Thursday, April 7, 2011

Wow, I can’t believe I’ve already been here a month, the time has flown by so fast! I’m already feeling at home here and I feel blessed that I get to experience life and the people of Africa. The work I’m doing teaching English and going in the communities is keeping me busy by the time Friday comes i’m exhausted, but in a good way.

At first when I went out into the townships I was afraid because I didn’t know the people. Now when I go into the townships I feel comfortable. Nobody bothers us because they know we are there to help, so they respect us and they enjoy it when we come. Lately I have been going out with Mama Julia to a township called Tavern Becky to help with HIV/AIDS patients.  Happy, on of the ladies we work with who has AIDS was about to die when Julia found her.  Julia gave her arv's and now she is so much healthier and stronger. Happy now helps Julia out in the communities and comes along to translate for us. She is such a great lady who is filled with so much joy and compassion for the people in her community. The stories of these people’s lives are so sad and filled with so much pain. Julia has seen people go into deep depression and alcoholism after discovering they have AIDS.  Since Julia has been going to Tavern Becky, many people have turned their lives to Christ, and this has given their life so much meaning. Instead of clinging to drinking and depression they decide to cling to Jesus. After making that commitment Julia has seen some of these people’s lives change for the better.  They stop drinking and they start wanting to help others. The focus is not longer on themselves and their illness but on other people, which helps with depression.  What I like about Refilwe is that we teach people how to thrive on their own. We don’t continually feed them or give them things because then they will learn to rely on us.  Instead we teach them how to make a garden so they can grow their own food and how to bead so they can sell their items.    If you give a man a fish he will be fed for the day, but the next day he will be hungry. If you teach a man to fish he will never go hungry and hopefully he will teach his brother to fish as well

Africa is filled with so many problems with no easy solutions.  One thing I have noticed is that drunk diving isn’t taken as seriously as in America. I have been here a month and have already come across a couple drunk drivers. The cops are so busy dealing with violence it seems that drunk driving isn’t noticed. One evening, I was sitting outside on my porch with a friend and I noticed a lady driving by on the lawn with her trunk open. She was driving slow but jerky. A few second later she crashed into my neighbors close line shattering her car window. She then backed up and ran into a tree, and then she kept going! Eventually she stopped the car. A few of us ran out there, and sure enough, she was drunk.  We didn’t let her drive, but nobody called the cops because apparently police officers don’t come out to Refilwe at night. It was interesting how she got in because at night our gates are locked and the security guard has to let us in. He let her in because she said she was here to see Jaco- her boyfriend. The directors name here at Refilwe is also Jaco. She was too drunk to notice that this wasn’t her boyfriends house. There are no houses around Refilwe so she must have been way lost and the place she happened to end up was at Refilwe’s gates, where she got let in because there is someone here with the same name as her boyfriend. By the way she was driving I can’t believe she even made it to Refilwe alive but it’s good she did because we didn’t let her drive anymore.  I don’t think her coming here was a coincidence at all.
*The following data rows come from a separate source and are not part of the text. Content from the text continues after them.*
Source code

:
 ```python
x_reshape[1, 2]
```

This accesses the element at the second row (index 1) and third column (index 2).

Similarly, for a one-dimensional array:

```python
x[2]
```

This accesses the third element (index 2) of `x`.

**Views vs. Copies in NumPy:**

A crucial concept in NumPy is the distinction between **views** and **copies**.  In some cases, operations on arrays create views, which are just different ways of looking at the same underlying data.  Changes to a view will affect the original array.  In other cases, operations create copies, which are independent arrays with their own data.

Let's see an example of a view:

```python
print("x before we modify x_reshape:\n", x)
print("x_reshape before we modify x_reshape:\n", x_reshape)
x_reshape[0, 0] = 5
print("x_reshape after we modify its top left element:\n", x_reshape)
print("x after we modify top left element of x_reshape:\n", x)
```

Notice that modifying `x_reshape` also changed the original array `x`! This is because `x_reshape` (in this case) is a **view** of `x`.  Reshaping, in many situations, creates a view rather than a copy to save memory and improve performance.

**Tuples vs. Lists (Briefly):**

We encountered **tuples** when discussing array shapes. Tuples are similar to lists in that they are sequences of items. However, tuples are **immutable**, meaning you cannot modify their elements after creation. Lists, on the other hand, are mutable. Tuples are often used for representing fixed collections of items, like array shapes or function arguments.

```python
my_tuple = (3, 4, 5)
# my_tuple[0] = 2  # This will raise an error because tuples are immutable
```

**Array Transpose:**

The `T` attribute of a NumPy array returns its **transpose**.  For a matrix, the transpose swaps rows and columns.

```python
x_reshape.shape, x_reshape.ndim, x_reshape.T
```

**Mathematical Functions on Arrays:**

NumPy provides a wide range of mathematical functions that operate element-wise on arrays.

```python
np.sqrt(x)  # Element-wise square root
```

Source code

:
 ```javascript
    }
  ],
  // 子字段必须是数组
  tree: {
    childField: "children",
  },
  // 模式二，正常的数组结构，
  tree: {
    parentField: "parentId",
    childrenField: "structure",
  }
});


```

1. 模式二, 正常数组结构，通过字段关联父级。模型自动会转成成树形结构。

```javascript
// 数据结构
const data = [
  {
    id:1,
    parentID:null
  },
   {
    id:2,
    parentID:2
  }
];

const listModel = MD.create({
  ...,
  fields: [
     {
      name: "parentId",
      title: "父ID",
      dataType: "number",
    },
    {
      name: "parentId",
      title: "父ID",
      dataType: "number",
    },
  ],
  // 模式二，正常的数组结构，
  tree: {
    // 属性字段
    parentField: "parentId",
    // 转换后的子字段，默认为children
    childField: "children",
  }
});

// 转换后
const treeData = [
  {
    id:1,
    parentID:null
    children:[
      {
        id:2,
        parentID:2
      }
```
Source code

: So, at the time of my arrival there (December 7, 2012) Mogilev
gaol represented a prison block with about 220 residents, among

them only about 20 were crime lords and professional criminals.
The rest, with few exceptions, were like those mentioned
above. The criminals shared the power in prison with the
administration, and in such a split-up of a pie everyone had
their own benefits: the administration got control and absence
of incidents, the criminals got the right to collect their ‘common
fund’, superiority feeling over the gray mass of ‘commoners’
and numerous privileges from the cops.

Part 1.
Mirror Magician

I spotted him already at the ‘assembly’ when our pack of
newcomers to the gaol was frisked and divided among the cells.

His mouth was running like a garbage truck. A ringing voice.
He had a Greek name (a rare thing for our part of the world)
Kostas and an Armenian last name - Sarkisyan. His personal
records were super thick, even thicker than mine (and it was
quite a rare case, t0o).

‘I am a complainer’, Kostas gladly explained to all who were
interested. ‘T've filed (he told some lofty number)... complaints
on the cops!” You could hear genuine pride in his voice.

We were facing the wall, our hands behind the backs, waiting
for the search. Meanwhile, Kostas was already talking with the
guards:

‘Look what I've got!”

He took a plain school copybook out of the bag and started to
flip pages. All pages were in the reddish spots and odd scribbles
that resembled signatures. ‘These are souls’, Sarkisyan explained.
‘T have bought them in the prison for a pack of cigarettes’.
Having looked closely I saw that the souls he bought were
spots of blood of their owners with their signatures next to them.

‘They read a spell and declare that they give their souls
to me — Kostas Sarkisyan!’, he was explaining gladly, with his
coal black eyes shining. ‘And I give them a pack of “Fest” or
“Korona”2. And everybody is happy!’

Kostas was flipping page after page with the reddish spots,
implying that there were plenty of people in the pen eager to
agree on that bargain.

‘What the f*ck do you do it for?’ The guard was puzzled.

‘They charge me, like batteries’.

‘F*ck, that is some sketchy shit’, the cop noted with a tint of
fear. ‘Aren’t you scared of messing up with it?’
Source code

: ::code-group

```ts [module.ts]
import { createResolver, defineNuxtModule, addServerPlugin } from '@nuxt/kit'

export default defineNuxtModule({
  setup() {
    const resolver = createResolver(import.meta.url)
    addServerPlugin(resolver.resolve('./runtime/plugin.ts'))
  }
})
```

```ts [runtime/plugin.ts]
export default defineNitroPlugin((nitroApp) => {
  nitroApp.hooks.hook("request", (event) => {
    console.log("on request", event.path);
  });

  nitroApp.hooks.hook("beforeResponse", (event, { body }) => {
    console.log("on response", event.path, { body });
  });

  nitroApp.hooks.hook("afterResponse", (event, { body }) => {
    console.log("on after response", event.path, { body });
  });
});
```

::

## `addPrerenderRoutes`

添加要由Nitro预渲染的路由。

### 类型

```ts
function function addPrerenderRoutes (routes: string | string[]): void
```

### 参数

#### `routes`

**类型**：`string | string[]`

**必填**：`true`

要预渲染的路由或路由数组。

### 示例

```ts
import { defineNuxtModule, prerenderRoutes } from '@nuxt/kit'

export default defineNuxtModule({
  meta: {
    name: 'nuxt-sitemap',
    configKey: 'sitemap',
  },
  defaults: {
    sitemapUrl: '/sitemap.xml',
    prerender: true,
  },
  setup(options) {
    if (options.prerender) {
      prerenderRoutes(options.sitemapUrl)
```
Then, a few days later I came across another drunken lady that had been driving.  On Saturday I was walking to a swimming pool with a friend when we saw a lady stuck in a ditch on the side of the road. When we went to help her out I noticed she seemed frazzled and a little drunk. She also had bloody scratches on her body. Inside her car was open beer and a blood soaked napkin. I asked her if she was alright, and she told me she was running away from an abusive x-boyfriend- which explained all the blood. She didn’t need or want anything other than to get her car out of the ditch. A nearby worker was driving a fork lift, so he came and pulled her out of the ditch. The workers noticed she was drunk and they started to talk to her about it and she started crying, we knew she wasn’t going to be driving anytime soon with the workers there, so that’s when we hitched a ride with the forklift to the swimming pool. I never know what to expect next.

On a lighter note, I’ve been learning to speak a few Soto words. My goal is to try to be able to speak conversational Soto before I leave, but it’s very difficult and I don’t think I will meet that goal.  I can now say Hi, How are you, how was you’re day, I’m fine, No, Thank You, good night and you too.  There are 7 languages that are spoken here but many people can understand a little of each but i'm just picking one to learn.  My friends here have been teaching me how to speak it and I also have been picking up some words when I work in the tree nursery because some of the guys speak it.